**WHAT YOU ARE ASKED TO DO:** Your task is to retype, exactly and without pictures, the line holding "info@dvfassn.com" and each line that follows it to the end of the entries.

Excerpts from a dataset

········

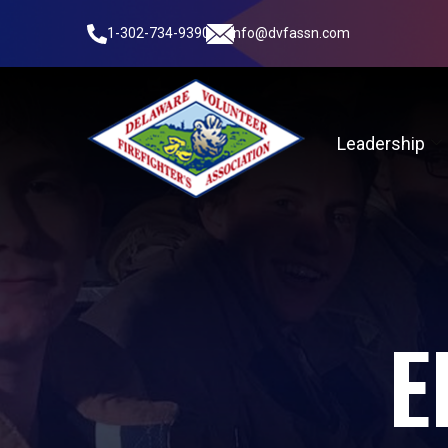
1-302-734-9390
info@dvfassn.com
Leadership
E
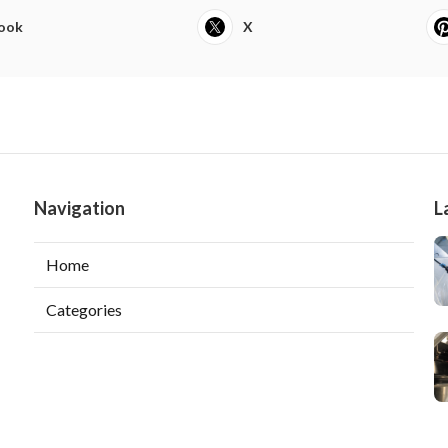
ook
X
Navigation
L
Home
Categories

········

**RESULT OF THE EXERCISE:**
info@dvfassn.com
Leadership
E
ook
X
Navigation
L
Home
Categories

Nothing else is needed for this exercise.